__Task to carry out__. Type out all the records word for word. Any pictures are to be left out.

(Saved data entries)
------------------------------------------------------------------------

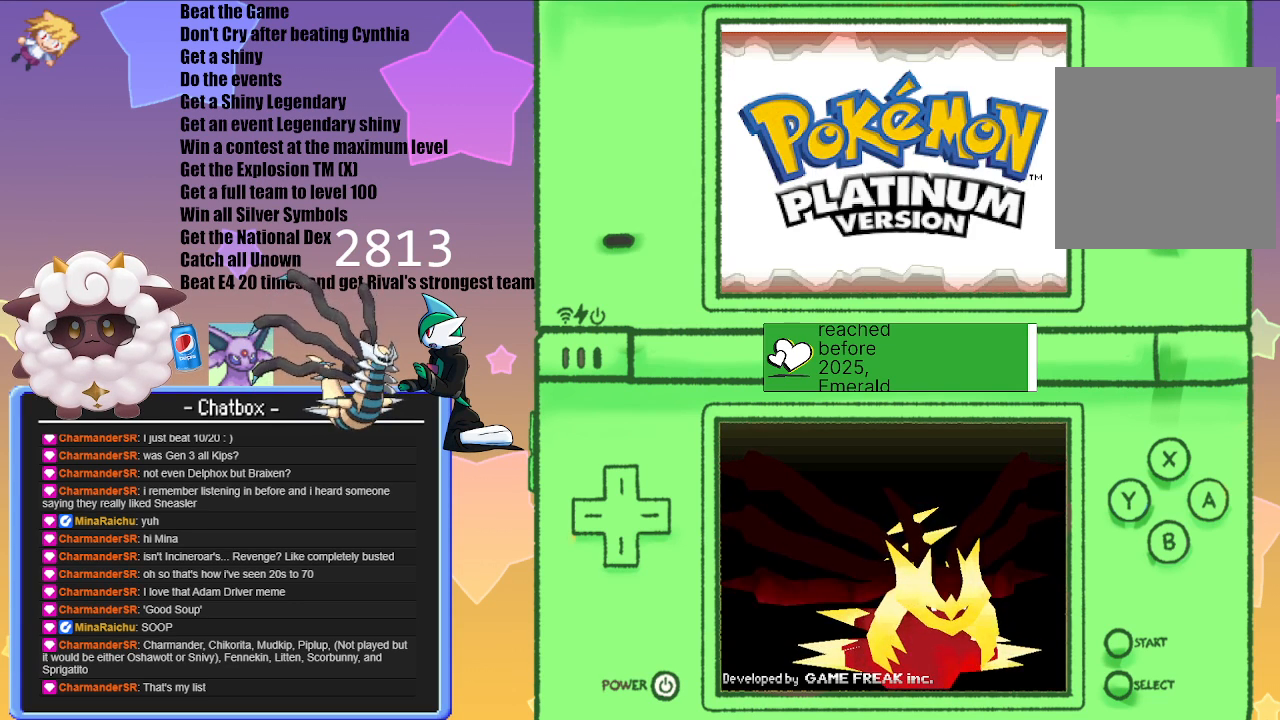
{"buttons": ["A"], "left_stick": "center", "right_stick": "center", "events": [[367, "A", "down"]]}
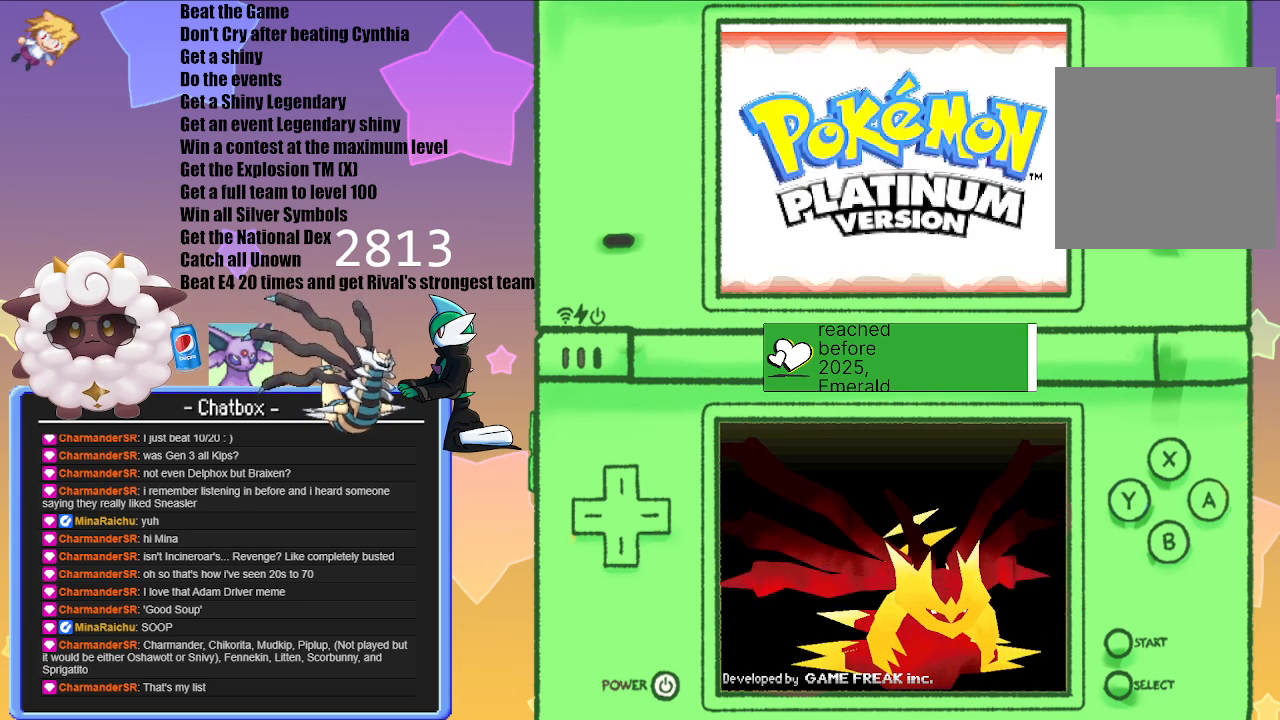
{"buttons": [], "left_stick": "center", "right_stick": "center", "events": [[50, "A", "up"]]}
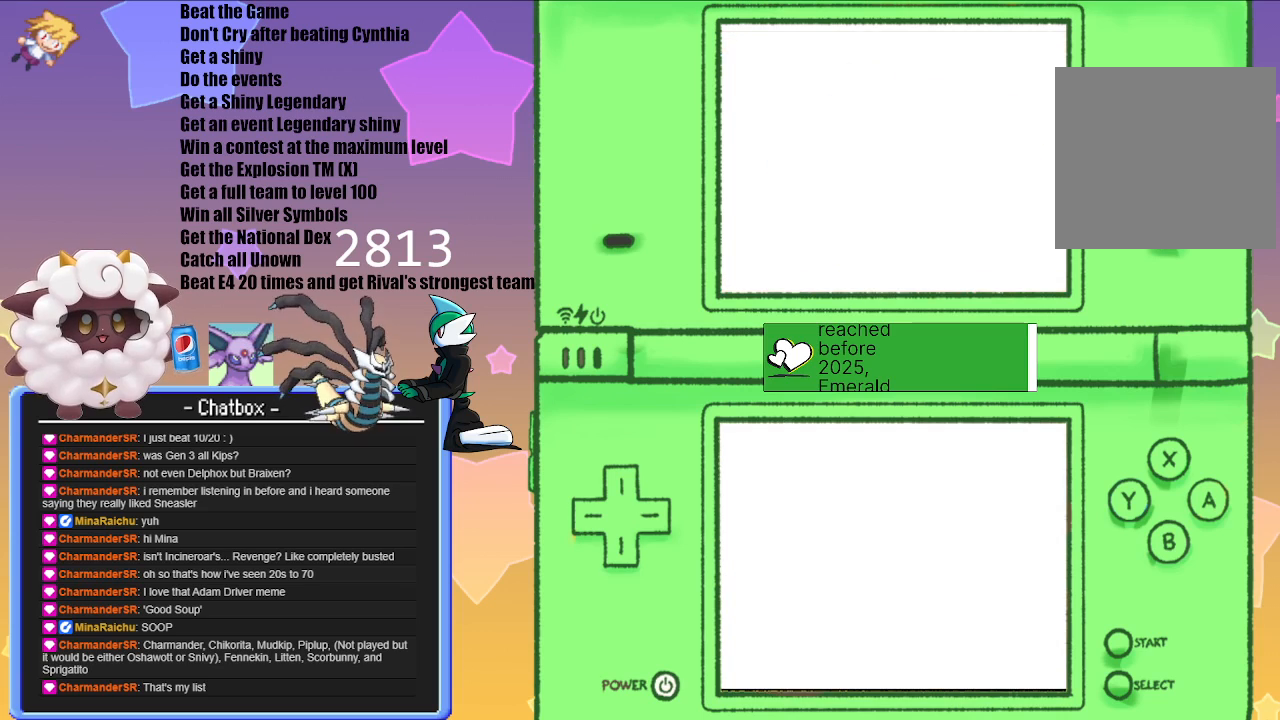
{"buttons": [], "left_stick": "center", "right_stick": "center", "events": []}
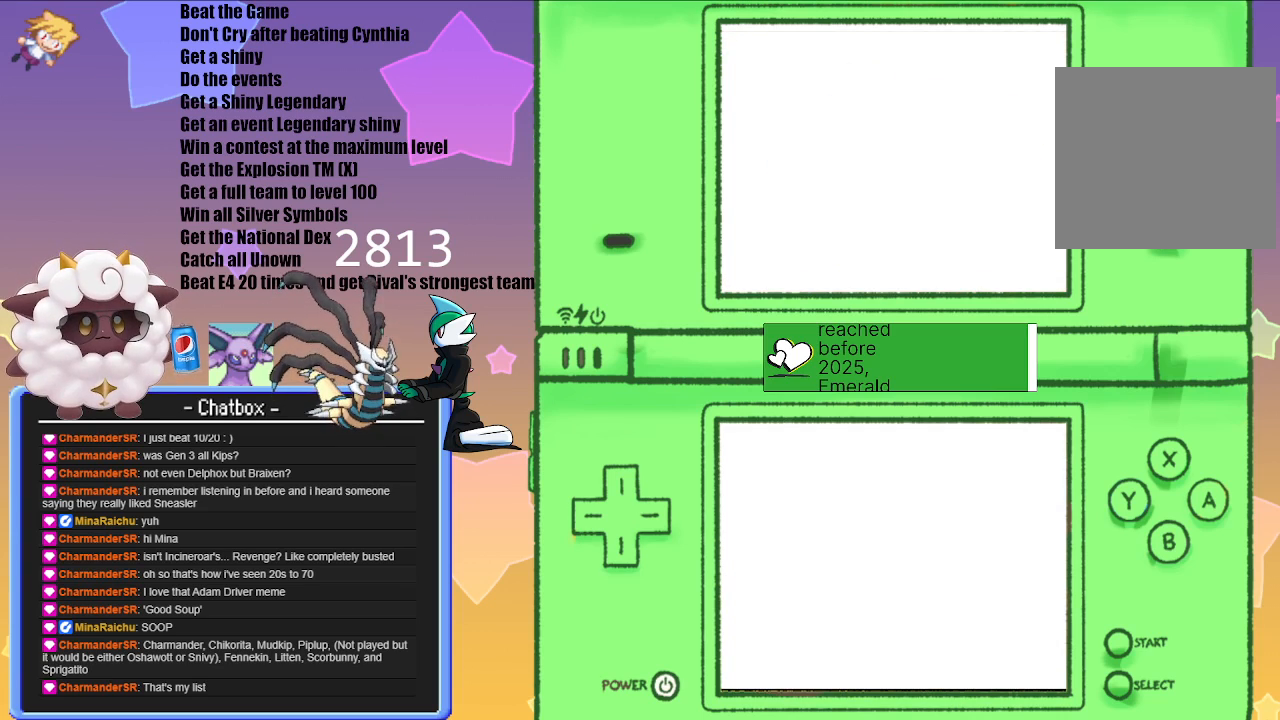
{"buttons": [], "left_stick": "center", "right_stick": "center", "events": []}
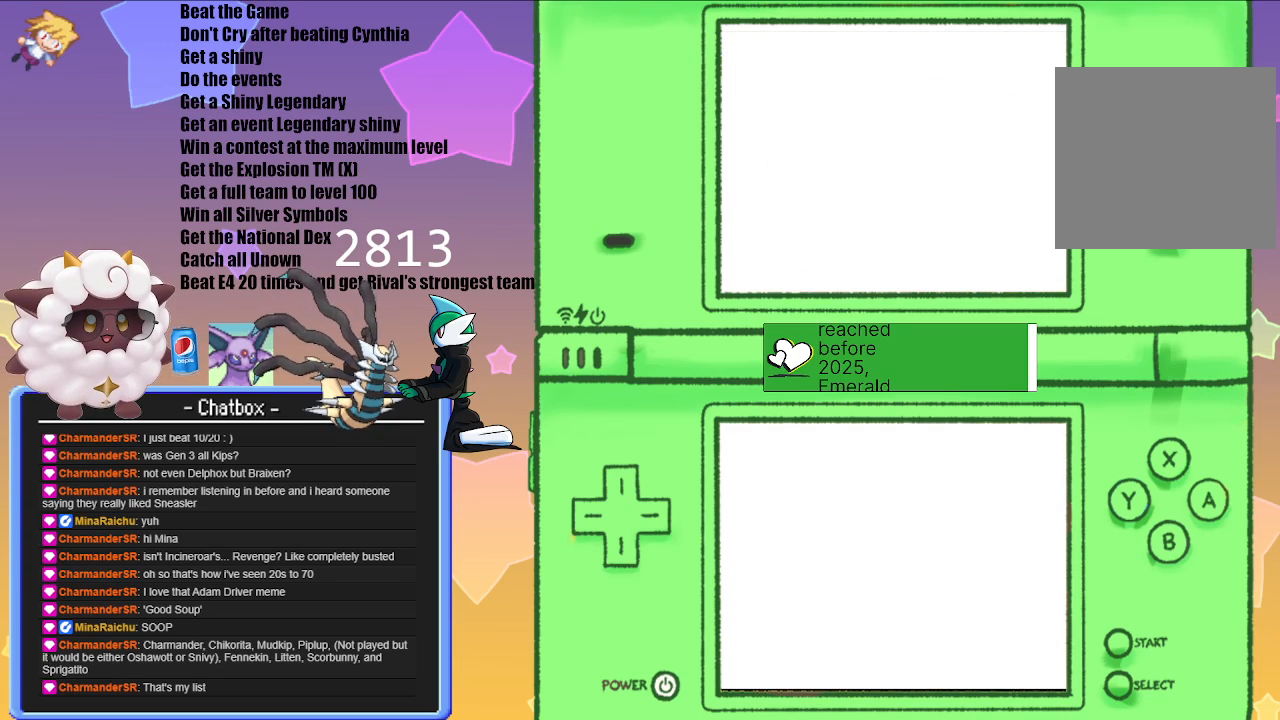
{"buttons": [], "left_stick": "center", "right_stick": "center", "events": []}
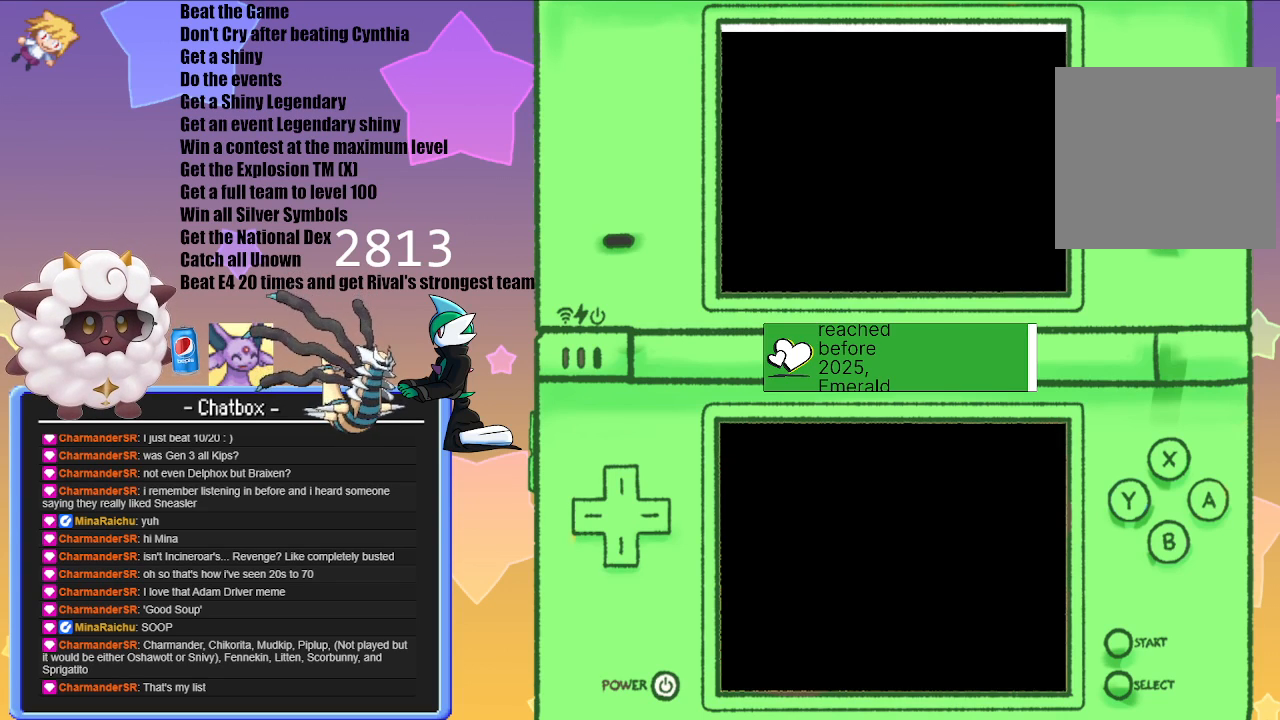
{"buttons": [], "left_stick": "center", "right_stick": "center", "events": []}
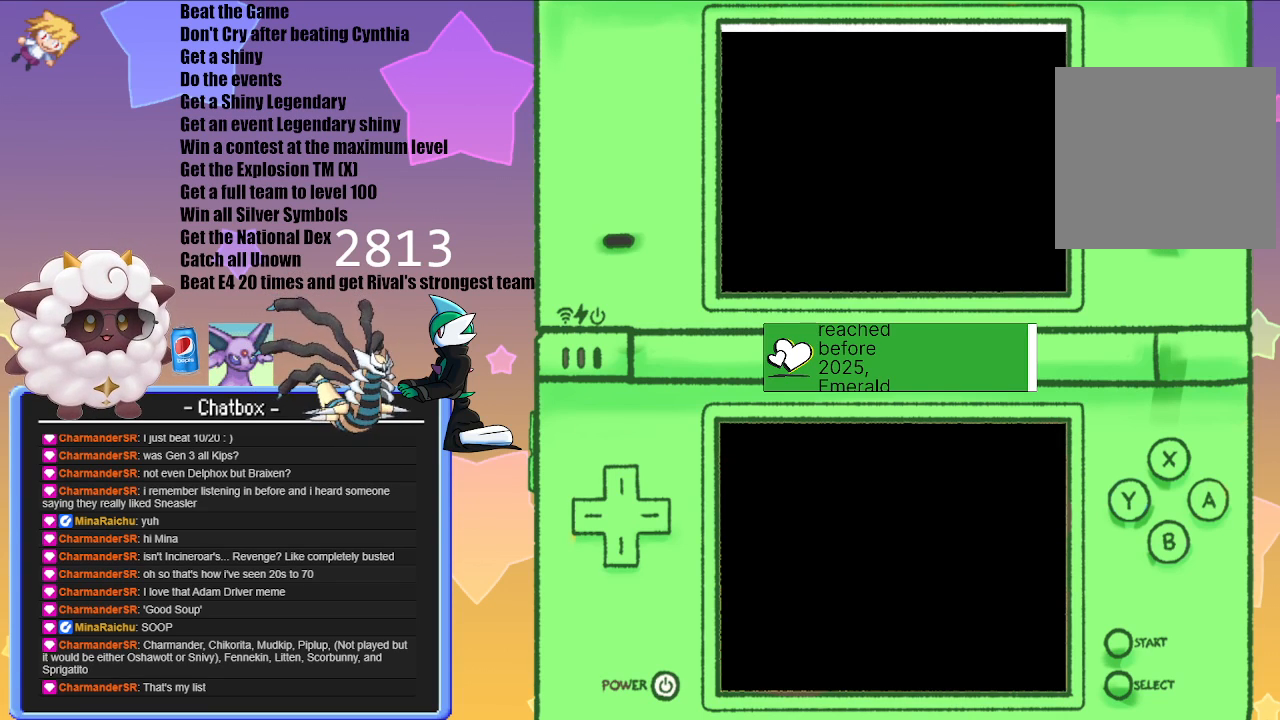
{"buttons": [], "left_stick": "center", "right_stick": "center", "events": [[200, "A", "down"], [250, "A", "up"]]}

------------------------------------------------------------------------

__Output__.
{"buttons": ["A"], "left_stick": "center", "right_stick": "center", "events": [[367, "A", "down"]]}
{"buttons": [], "left_stick": "center", "right_stick": "center", "events": [[50, "A", "up"]]}
{"buttons": [], "left_stick": "center", "right_stick": "center", "events": []}
{"buttons": [], "left_stick": "center", "right_stick": "center", "events": []}
{"buttons": [], "left_stick": "center", "right_stick": "center", "events": []}
{"buttons": [], "left_stick": "center", "right_stick": "center", "events": []}
{"buttons": [], "left_stick": "center", "right_stick": "center", "events": [[200, "A", "down"], [250, "A", "up"]]}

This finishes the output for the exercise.